Même le Conseil des ministres semblait divisé sur la question: le ministre Couillard se montrait favorable au projet du centre-ville, tandis que le premier ministre Charest semblait avoir un penchant pour la gare de triage d'Outremont.

«C'est certain que ça donne une drôle d'impression dans le public lorsqu'au sein du même gouvernement, au plus haut niveau sur un dossier chaud, vous avez deux tendances qui s'opposent», commente le vice-président de la maison de sondage CROP, Claude Gauthier.

En décembre dernier, la décision semblait imminente, mais face à la grogne qui s'intensifiait, le gouvernement a plutôt décidé de commander un nouveau rapport, cette fois à deux anciens ingénieurs de SNC-Lavalin, Guy Saint-Pierre et Armand Couture.

Loin de calmer le débat, leur recommandation en faveur du CHUM à Outremont a jeté de l'huile sur le feu. Plusieurs questions concernant la voie ferrée, le transport de matières dangereuses, la décontamination et les coûts restaient encore sans réponse.

Pressé de toutes parts, le gouvernement a finalement annoncé la tenue d'une commission parlementaire de quatre jours. Mascarade orchestrée aux yeux de certains partisans d'Outremont déçus de la tournure des événements, cette commission aura surtout permis au gouvernement de valider les arguments en faveur du CHUM au centre-ville.

L'intervention de l'ancien premier ministre Daniel Johnson, qui a démoli avec aplomb le projet à la gare de triage d'Outremont, a été l'élément fort de ces audiences, finissant de clouer le cercueil du projet piloté par le recteur Lacroix.

«L'intervention de M. Johnson a joué un rôle important. Il est venu conforter les tenants de Saint-Luc et surtout, déstabiliser les raisons de construire à Outremont», analyse M. Gauthier.

Cette commission a aussi profité au ministre de la Santé qui a gagné quelques galons de plus. Par leurs interventions, les députés libéraux qui siégeaient ont tous semblé se ranger derrière le ministre qui, à la fin des travaux, a indiqué que certains doutes subsistaient concernant la sécurité et les coûts à Outremont.

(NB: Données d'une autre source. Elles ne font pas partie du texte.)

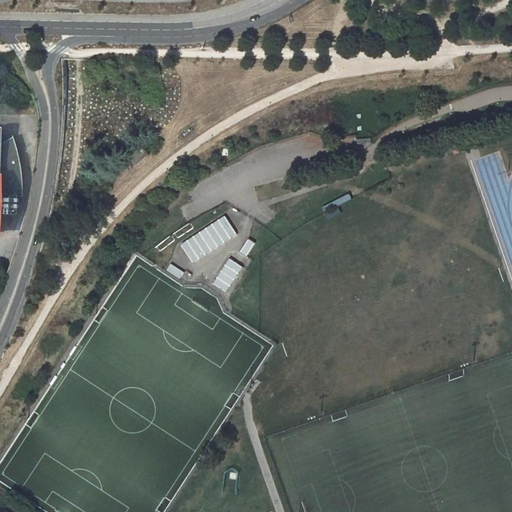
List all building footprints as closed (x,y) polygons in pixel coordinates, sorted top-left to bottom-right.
[(14,137),(0,144),(1,129),(0,128),(0,212),(13,214),(14,196),(22,196),(22,182),(21,167),(19,153),(15,139),(14,137)] [(131,158),(138,165),(150,154),(143,147),(131,158)] [(226,216),(182,245),(194,263),(238,234),(226,216)] [(250,239),(241,252),(248,256),(256,243),(250,239)] [(231,258),(215,283),(228,292),(244,267),(231,258)] [(172,264),(168,270),(181,278),(185,272),(172,264)]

Quelques jours plus tard, le premier ministre a lui-même sonné le glas du projet à la gare de triage, laissant pressentir l'annonce d'aujourd'hui.

«On va prendre une décision basée sur notre capacité de payer, les besoins du Québec et la fierté d'être les premiers en terme de recherche médicale», avait-il soutenu.

Les études

> Plus de 64 millions de dollars ont été dépensés au cours des quatre dernières années pour des études sur le CHUM.

> Pas moins de 53 études ont été rendues publiques en février dernier, reflétant les travaux menés depuis 2003 afin dévaluer les risques, les coûts et la sécurité associés aux différents emplacements envisagés pour la construction du CHUM.

> En un an, le gouvernement a commandé quatre rapports : celui de la commission Mulroney-Jonhson, lavis de Daniel Johnson et le rapport du comité interministériel penchaient en faveur du 1000, Saint-Denis tandis que le rapport de Guy Saint-Pierre et Armand Couture favorisait Outremont.